Consignes écrites:
1. Restituez tel quel le passage de l'extrait sur la Nouvelle-Calédonie qui s'ouvre sur les mots contenant "En 1987 Différences" et se clôt sur "n°67(voir le document)".
2. Pour chaque affirmation, dites par oui ou par non si elle s'accorde avec l'extrait sur la Nouvelle-Calédonie, et citez à l'identique les mots qui le montrent : (a) le référendum de septembre 1987 a été boycotté par le FLNKS ; (b) selon Jean Guiart, le problème est avant tout politique ; (c) le procès de Hienghène s'est conclu par une condamnation.

Extrait du texte:
•••

En 1987 Différences dénonce un référendum dangereux pour la paix civile Diff n°70 (voir le document)
; puis rend compte d'un mmeting et de l'intervention de J.M. Djibaou: "...Depuis la prise de possession de la Nouvelle-Calédonie par la France, nous assistons à une succession de statuts, chaque nouveau ministre érigeant un nouveau texte. Cette force étrangère qui régit et aliène notre peuple démontre bien la logique coloniale. De plus en plus, le gouvernement s'engage un peu plus dans l'impasse. Bien sûr, il fait mine de négocier avec le FLNKS, mais, en réalité, il s'agit d'un dialogue de sourds. Nous parlons tous d'un référendum, mais il faut savoir sur quels critères la consultation doit être organisée chaque étape devant être communiquée..." Diff n°67(voir le document)
A la suite du référendum de septembre 1987, boycotté par le FLNKS, Différences donne à nouveau la parole à Jean Guiart qui analyse : ": Le problème n'est pas politique. Il est psychologique et economique. Il faut que l'économie soit partagée dans ses conséquences entre les Canaques et les Européens, que les Canaques aient leur part de l'emploi, que les revenus de ce pays Ssoient partagés entre les gens qui le composent. Ce qui est parfaitement concevable, on peut trouver une formule. Mais, pour cela, il faut que les deux parties négocient... (La Nouvelle Calédonie) c'est une Afrique du Sud en miniature qui ne veut pas dire son nom. Les Africains du Sud sont plus honnêtes intellectuellement que les Caldoches. C'est un apertheid dont les frontières sont invisibles et on les voit quand on pratique le pays et on les rencontre à tout moment. Cela provoque la colère des Canaques qui ne sont plus d accord pour le supporter." Diff n°71 (voir le document)
En 1988 Différences titre: Nouvelle-Calédonie,la poudrière: "Depuis mars 1986, ..les durs du RPCR font ce qu'ils veulent en Nouvelle-Calédonie, avec l'aide de l'armée et d'une justice dont le procès de Hienghène - acquittement général pour un massacre de militants kanaks - a révélé la complicité....Dans une lettre au président de la République, Jean-Marie Tjibaou tire la sonnette d'alarme: «Français et Kanaks sont considérés comme des adversaires. De plus en plus, ils vont devenir ennemis. A moins que vous acceptiez de tracer avec nous un chemin de liberté pour le peuple kanak et pour tous ceux qui habitent la Nouvelle-Calédonie ... » Diff n°78 (voir le document)

•••

Données fournies:
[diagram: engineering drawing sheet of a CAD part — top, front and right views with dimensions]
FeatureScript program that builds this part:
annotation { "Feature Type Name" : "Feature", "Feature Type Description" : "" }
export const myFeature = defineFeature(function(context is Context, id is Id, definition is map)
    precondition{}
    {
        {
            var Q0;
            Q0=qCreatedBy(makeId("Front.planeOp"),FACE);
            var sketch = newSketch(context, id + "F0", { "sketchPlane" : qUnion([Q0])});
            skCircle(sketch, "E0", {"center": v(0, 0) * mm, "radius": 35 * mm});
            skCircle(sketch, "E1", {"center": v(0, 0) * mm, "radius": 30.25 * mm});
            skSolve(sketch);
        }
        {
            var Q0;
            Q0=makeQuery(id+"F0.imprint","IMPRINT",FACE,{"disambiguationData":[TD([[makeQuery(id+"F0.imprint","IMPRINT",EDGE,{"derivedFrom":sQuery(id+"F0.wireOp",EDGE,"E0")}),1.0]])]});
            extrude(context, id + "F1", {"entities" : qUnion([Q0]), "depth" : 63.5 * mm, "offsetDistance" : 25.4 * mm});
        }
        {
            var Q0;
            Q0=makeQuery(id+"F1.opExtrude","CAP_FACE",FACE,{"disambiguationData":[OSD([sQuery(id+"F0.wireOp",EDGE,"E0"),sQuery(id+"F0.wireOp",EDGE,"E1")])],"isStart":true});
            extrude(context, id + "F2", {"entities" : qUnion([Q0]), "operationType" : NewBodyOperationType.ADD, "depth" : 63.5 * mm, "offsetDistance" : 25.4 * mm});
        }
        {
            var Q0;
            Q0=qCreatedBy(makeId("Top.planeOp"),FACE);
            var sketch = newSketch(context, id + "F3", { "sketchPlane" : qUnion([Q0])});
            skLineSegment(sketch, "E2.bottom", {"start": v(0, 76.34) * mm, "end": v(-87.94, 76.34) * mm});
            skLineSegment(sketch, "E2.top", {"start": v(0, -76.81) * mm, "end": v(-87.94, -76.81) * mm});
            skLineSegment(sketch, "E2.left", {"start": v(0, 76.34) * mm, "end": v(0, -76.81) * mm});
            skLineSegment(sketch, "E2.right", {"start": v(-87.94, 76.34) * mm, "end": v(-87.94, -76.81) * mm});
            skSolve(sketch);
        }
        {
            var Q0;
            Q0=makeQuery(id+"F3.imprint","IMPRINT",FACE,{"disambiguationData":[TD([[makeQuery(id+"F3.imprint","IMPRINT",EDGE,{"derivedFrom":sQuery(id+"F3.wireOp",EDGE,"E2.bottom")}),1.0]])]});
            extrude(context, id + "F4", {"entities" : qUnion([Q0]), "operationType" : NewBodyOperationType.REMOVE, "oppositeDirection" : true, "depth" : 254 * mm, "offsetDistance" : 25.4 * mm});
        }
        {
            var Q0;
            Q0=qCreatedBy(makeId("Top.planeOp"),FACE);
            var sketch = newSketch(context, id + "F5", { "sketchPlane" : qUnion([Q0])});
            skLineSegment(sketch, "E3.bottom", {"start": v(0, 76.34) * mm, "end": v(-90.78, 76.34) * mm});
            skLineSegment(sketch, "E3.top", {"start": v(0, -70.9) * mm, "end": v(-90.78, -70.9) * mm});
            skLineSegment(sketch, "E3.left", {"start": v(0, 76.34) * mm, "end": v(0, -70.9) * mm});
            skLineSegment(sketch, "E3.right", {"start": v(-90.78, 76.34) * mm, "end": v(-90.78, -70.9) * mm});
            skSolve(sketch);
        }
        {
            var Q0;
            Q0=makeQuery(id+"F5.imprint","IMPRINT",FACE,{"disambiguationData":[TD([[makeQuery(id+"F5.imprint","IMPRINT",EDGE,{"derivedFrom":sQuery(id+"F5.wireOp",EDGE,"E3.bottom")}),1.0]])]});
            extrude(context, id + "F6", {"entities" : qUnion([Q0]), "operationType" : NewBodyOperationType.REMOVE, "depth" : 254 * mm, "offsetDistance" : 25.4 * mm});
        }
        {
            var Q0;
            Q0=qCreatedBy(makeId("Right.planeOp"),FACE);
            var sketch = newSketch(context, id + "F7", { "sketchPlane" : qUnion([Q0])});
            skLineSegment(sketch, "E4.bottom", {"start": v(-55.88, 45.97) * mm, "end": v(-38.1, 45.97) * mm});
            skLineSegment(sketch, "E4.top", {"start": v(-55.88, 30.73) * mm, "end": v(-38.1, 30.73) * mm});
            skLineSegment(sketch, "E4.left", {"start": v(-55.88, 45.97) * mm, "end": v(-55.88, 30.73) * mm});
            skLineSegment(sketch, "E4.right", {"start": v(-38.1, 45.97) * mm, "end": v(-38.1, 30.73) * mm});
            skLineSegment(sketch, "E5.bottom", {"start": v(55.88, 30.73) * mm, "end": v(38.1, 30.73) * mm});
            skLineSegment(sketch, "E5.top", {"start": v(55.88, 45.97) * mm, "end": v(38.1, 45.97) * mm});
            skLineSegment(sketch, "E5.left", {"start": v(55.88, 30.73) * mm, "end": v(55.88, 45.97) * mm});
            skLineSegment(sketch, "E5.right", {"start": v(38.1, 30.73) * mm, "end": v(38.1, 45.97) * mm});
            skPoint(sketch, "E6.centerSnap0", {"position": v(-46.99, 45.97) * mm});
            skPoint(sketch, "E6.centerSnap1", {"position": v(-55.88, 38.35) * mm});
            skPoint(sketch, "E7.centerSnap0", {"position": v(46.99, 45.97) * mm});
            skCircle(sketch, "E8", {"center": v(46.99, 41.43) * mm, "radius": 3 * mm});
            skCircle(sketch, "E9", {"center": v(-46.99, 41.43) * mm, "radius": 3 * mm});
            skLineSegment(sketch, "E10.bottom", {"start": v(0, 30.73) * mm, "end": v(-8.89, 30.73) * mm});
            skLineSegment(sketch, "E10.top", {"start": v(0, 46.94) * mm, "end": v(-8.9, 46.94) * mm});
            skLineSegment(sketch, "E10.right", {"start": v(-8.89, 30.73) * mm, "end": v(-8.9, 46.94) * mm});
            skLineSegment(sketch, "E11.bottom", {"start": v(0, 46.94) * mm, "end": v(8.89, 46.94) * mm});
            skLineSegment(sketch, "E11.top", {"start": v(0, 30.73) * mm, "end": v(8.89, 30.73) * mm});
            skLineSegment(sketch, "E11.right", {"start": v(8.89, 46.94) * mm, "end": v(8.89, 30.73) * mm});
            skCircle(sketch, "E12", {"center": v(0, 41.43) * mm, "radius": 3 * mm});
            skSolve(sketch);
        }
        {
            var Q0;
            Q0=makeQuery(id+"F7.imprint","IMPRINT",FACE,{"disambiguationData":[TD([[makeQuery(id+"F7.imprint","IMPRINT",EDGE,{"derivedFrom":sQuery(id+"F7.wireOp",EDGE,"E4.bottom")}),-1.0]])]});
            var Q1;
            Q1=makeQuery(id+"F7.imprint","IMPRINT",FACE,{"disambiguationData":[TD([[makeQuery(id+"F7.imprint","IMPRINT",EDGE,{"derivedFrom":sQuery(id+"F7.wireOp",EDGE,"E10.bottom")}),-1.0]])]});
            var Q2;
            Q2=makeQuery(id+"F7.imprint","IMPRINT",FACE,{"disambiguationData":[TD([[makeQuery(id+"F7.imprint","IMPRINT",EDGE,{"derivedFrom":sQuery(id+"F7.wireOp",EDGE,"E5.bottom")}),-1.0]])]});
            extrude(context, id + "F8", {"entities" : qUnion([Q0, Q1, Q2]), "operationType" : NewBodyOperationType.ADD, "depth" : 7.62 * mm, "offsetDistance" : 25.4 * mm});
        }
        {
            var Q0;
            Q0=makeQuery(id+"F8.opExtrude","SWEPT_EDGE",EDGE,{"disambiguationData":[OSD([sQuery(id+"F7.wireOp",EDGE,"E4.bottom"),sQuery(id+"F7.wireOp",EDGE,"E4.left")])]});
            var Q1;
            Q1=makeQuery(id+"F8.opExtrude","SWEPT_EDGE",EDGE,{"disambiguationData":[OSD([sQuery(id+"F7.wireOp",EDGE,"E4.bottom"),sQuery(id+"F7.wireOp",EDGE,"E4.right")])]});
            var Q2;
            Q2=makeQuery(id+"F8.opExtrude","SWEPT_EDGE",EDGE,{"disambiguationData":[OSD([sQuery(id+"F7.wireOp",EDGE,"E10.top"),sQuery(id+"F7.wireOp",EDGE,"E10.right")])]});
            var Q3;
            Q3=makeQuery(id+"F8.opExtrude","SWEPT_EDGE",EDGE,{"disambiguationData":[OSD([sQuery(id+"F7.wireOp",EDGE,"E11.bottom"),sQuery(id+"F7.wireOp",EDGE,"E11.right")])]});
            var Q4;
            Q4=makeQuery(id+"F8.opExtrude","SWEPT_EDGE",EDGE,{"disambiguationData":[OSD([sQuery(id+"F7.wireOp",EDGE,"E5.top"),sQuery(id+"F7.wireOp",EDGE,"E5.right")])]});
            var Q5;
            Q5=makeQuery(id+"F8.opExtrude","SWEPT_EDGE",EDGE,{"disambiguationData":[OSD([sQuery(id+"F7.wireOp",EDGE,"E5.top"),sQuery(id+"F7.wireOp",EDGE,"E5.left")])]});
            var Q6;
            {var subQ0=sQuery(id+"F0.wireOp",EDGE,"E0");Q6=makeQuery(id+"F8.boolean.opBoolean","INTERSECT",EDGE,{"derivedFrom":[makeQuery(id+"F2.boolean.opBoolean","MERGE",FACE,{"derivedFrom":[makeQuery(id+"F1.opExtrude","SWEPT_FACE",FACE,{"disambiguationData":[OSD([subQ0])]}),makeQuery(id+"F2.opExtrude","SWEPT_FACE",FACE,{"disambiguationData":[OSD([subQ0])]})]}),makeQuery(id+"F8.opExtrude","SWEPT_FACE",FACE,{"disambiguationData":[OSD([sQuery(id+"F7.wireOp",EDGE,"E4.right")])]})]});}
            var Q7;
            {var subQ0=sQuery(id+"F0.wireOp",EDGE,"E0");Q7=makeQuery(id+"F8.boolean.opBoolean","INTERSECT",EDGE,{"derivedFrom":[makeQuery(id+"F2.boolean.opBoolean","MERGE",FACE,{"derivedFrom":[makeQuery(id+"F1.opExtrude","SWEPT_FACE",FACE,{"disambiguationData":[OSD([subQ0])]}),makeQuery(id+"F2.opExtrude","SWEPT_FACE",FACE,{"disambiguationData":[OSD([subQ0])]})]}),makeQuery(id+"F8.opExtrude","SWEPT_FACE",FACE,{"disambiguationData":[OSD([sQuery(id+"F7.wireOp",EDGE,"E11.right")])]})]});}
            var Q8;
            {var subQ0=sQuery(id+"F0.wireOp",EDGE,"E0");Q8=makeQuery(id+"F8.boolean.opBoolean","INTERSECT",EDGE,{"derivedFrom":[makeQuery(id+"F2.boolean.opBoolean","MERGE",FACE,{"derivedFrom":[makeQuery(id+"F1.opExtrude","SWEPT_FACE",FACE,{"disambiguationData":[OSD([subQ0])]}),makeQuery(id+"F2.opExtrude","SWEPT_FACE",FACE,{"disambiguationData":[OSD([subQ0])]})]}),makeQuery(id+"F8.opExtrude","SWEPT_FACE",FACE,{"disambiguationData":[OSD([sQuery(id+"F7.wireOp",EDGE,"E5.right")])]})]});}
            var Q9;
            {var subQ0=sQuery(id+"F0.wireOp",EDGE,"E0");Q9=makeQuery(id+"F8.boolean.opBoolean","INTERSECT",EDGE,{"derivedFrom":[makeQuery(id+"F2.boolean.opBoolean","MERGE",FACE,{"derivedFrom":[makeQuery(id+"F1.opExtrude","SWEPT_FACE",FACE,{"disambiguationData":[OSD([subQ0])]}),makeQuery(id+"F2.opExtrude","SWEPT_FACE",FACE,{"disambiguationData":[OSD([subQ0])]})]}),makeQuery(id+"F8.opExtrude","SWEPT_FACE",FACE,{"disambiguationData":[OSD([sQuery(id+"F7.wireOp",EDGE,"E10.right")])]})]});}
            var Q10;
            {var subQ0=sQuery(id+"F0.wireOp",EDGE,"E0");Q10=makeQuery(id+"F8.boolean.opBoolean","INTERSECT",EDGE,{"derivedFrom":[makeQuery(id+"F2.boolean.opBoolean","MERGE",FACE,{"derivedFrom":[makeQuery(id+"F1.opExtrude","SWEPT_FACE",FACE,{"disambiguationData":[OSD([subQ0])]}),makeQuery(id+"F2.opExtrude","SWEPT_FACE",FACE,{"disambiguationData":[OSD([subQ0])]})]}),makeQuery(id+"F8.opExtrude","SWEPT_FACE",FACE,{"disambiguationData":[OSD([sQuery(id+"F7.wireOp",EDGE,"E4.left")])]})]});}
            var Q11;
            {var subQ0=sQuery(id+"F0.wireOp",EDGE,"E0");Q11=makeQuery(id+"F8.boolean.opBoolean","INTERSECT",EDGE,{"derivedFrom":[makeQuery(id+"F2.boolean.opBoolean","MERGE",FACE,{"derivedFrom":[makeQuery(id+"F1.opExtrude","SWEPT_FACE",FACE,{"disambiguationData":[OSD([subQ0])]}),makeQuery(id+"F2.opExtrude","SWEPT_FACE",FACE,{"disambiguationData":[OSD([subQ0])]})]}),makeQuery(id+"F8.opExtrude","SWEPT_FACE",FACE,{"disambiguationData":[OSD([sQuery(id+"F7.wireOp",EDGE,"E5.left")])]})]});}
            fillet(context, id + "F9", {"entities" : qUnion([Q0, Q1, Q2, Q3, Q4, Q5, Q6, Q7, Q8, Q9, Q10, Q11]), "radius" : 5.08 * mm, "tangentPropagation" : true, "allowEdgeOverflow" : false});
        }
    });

•••

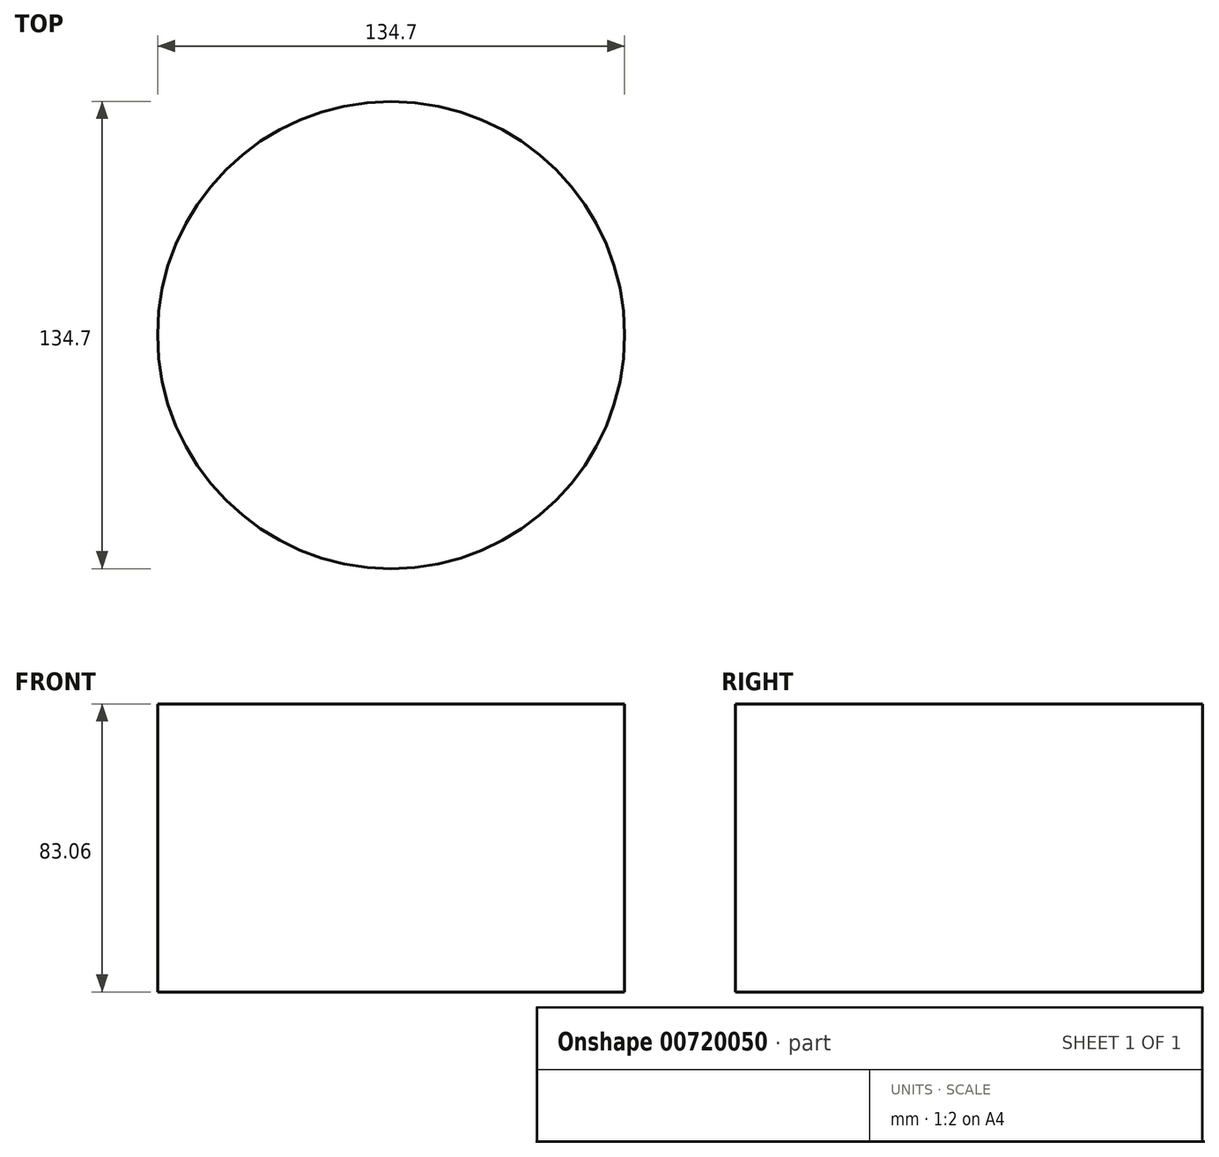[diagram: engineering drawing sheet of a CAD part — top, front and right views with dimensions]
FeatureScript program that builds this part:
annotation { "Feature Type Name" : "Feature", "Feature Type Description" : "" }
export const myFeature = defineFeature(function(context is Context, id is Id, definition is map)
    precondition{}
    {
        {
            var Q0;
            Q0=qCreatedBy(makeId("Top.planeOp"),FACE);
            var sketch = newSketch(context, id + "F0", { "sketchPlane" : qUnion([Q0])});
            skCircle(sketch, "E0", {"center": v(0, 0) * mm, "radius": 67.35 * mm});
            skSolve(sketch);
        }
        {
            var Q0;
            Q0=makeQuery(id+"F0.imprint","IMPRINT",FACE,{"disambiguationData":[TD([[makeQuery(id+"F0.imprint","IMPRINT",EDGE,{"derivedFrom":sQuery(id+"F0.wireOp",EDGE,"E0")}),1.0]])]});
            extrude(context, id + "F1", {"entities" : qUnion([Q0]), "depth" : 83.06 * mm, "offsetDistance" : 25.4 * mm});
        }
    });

•••

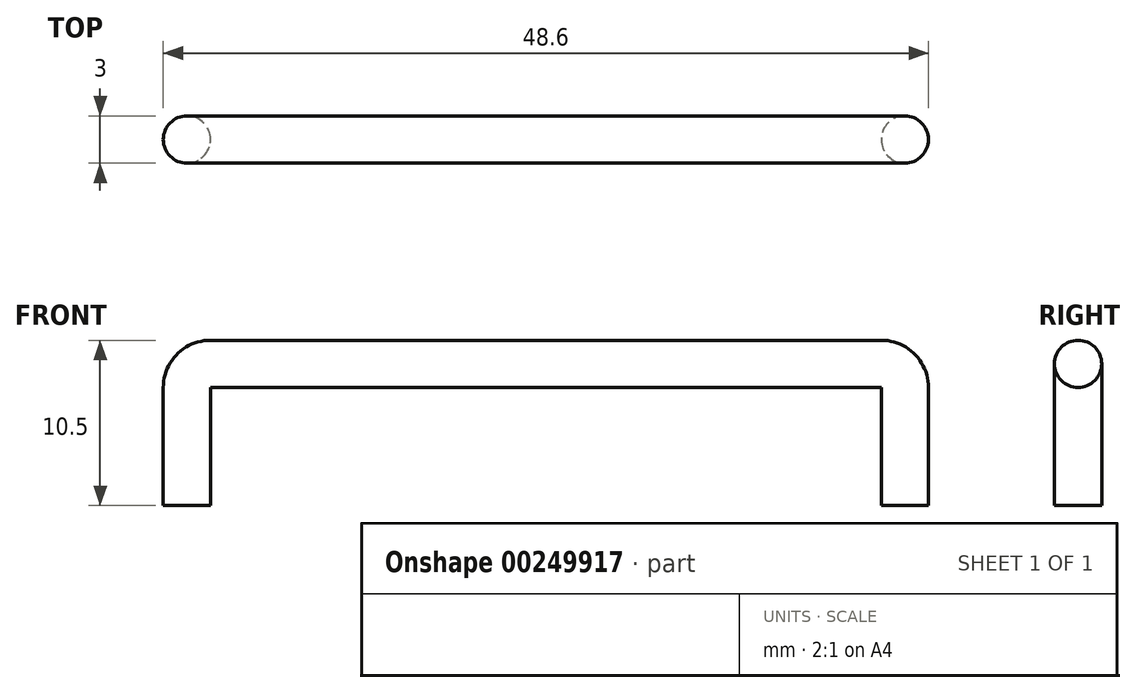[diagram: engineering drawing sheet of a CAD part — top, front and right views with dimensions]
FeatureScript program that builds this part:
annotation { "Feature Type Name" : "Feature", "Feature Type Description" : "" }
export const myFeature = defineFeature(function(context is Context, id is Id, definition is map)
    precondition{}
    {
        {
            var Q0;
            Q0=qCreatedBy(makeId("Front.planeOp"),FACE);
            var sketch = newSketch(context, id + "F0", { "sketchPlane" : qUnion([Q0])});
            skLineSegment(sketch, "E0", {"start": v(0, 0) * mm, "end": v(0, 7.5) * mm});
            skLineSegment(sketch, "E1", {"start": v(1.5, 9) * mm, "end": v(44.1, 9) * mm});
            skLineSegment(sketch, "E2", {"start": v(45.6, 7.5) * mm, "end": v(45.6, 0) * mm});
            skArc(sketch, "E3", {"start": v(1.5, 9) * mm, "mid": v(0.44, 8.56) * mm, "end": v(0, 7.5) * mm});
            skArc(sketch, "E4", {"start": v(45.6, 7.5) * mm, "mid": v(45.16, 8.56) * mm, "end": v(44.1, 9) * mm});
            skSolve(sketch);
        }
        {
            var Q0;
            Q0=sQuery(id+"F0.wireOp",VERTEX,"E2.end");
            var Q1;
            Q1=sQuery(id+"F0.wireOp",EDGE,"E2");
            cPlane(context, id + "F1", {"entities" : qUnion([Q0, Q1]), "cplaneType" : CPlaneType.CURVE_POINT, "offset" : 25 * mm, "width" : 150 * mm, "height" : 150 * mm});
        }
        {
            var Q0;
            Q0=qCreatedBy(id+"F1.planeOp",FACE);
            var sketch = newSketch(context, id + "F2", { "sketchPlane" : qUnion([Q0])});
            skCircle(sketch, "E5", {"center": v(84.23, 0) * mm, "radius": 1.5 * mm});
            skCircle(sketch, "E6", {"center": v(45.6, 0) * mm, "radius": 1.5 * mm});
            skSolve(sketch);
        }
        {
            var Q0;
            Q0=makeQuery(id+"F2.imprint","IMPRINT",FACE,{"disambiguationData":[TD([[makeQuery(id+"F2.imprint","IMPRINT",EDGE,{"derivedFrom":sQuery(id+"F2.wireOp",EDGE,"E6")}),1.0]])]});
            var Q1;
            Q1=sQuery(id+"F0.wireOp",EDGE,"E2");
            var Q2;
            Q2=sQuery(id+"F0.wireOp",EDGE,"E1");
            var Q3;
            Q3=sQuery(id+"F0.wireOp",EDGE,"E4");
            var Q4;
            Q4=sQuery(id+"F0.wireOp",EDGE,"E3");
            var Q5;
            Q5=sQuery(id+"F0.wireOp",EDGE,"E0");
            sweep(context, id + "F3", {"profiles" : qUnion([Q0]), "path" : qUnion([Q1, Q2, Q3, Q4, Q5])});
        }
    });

•••

Réponses par consigne:
1.
En 1987 Différences dénonce un référendum dangereux pour la paix civile Diff n°70 (voir le document)
; puis rend compte d'un mmeting et de l'intervention de J.M. Djibaou: "...Depuis la prise de possession de la Nouvelle-Calédonie par la France, nous assistons à une succession de statuts, chaque nouveau ministre érigeant un nouveau texte. Cette force étrangère qui régit et aliène notre peuple démontre bien la logique coloniale. De plus en plus, le gouvernement s'engage un peu plus dans l'impasse. Bien sûr, il fait mine de négocier avec le FLNKS, mais, en réalité, il s'agit d'un dialogue de sourds. Nous parlons tous d'un référendum, mais il faut savoir sur quels critères la consultation doit être organisée chaque étape devant être communiquée..." Diff n°67(voir le document)

2.
(a) Oui : « A la suite du référendum de septembre 1987, boycotté par le FLNKS ».
(b) Non : « Le problème n'est pas politique. »
(c) Non : « acquittement général pour un massacre de militants kanaks ».